Interestingly, two substances to which not much attention is given are the key components of e-cigarettes, glycerol and propylene glycol, which are not included in the list of “Harmful and Potentially Harmful Constituents (HPHCs) in Tobacco Products and Smoke.” The food industry has long used both compounds as sweeteners or stabilizing agents, and they are considered safe to ingest. However, the consequences of propylene glycol and glycerol inhalation remain unknown. There is data that these compounds are associated with increased upper-airway symptoms and could impact the response to concomitant exposure to pollutants, allergens, and pathogens [73,74,75]. Additionally, the health effects of the thermal degradation products from the flavorings used in E-cigs remain poorly understood. Many flavorings can break down into new compounds during heating, some of which, such as aldehydes or reactive carbonyls, may pose a risk to respiratory health. However, the current scientific evidence on the inhaled amounts and long-term effects of these substances is limited [76,77]. Therefore, these results provide a basis for a deeper examination of the long-term effects of these compounds on human health. It is also important to note that, in parallel to regulated and commercially available products, the spread of non-regulated E-cigs products, which often contain undeclared components, remains a major public health concern. These products are more likely to be accessed by young people and have been implicated in various acute health incidents, underscoring the need for strict market surveillance and regulation.

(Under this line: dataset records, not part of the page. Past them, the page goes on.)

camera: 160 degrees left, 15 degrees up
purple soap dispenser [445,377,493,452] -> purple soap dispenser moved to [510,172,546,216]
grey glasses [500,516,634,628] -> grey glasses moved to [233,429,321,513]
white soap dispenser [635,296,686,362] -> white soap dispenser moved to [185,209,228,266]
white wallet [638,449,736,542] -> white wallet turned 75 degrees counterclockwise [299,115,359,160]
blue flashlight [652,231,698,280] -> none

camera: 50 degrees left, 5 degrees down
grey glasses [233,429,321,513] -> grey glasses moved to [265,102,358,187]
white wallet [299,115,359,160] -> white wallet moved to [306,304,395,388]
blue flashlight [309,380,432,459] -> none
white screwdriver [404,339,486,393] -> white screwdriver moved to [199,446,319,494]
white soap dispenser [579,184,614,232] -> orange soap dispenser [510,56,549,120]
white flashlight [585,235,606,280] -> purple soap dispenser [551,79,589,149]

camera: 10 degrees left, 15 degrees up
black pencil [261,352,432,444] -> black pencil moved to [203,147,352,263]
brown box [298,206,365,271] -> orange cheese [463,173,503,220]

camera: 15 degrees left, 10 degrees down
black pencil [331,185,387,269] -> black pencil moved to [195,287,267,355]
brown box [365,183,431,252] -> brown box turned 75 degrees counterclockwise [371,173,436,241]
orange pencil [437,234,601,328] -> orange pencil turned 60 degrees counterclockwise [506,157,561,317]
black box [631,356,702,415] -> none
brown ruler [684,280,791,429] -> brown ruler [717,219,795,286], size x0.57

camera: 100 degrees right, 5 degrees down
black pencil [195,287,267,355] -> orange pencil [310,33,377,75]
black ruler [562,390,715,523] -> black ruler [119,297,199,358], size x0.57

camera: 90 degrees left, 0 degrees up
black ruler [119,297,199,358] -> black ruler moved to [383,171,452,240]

The limitation affecting our publication is that the data was collected from separate studies, the results of which may have been influenced by technical and methodological differences (e.g., differences in protocols or detection limits). Nevertheless, we have analyzed a large amount of empirical data based on the analysis of generated aerosol and carried out calculations that allowed us to assess the concentrations of HPHCs in smoking products as objectively as possible. This suggests the necessity for studies that simultaneously analyze emissions from all three smoking products. In this study, we focused on comparing only those HPHCs that the WHO and the FDA specifically recommend reducing in tobacco products. These include compounds commonly found in both traditional cigarettes and alternative products. However, we did not include substances that are unique to E-cigs—such as flavoring agents, solvents like propylene glycol and glycerol, or other potentially harmful VOCs. However, our study contributes to evidence-based rather than emotion-based claims about the concept of harm reduction through the use of alternative tobacco products. The ultimate goal is to reduce the damage smoking causes to the health of smokers who cannot quit [9,10] and a reduction in the emissions of HPHCs is the first step towards reduced harm.

5. Conclusions

Based on our analysis of data from independent studies, both heated tobacco product aerosols and e-cigarette vapor contain significantly lower levels of toxicants—specifically those identified for reduction by the FDA and WHO—compared to combustible cigarette smoke, by approximately 91% and 98%, respectively. Although alternative products are not free of harmful and potentially harmful constituents, the observed reduction in emission levels suggests a substantially lower exposure to toxic substances for subjects who cannot quit. It is generally accepted that reduced exposure to toxicants is likely to correspond to reduced health risks. Therefore, our findings provide a basis for future research into the potential health effects of switching from traditional cigarettes to non-combustible alternatives. In any case, adequately designed studies are needed to assess the long-term effects of these products.